The teachers who participated in our workshop this past weekend went away armed with the first, test version of the diagnostic tool that we developed and with classroom activities that we hope will help students make connections between things that they count and measure and the bigger concepts that we want them to think about and understand.  Over the coming months we will get some first-level evidence about how well this works and about how we might improve it.

This educational research grows directly out of the work we have been doing for the past several years, exploring ways to engage teachers and students in research.  That work has uncovered new problems and challenges, and we have extended our educational research and developed new professional development and curriculum materials in response to what we have learned.  In many ways, this is just another step along that path. 

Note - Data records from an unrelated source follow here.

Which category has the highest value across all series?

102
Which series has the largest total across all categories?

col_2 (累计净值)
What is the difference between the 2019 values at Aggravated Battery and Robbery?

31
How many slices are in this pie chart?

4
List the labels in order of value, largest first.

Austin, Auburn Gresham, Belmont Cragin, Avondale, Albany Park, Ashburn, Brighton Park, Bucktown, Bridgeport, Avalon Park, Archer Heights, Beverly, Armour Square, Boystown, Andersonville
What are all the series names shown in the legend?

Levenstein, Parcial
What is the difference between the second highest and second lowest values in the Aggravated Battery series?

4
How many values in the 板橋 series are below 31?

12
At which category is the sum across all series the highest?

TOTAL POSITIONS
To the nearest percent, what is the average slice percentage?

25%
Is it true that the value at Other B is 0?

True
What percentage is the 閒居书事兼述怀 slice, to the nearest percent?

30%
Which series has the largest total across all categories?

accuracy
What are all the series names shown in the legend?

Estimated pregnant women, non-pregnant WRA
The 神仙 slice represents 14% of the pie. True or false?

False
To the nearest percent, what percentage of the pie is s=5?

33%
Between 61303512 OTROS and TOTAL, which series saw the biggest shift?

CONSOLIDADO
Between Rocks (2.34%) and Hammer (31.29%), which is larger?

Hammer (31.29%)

But in other ways, this feels like engagement with issues that are somehow more general and fundamental. The ability to keep a question in mind as one looks at data, and to then use those data to shed light on the question, is at the heart of our use of science.  This is not know-how needed only by scientists, but also a capability that citizens need as they work to understand issues related to resource use and conservation.  We will keep you posted as we continue to work with teachers across Maine to understand what students are doing and to assist them in leading students toward new capabilities.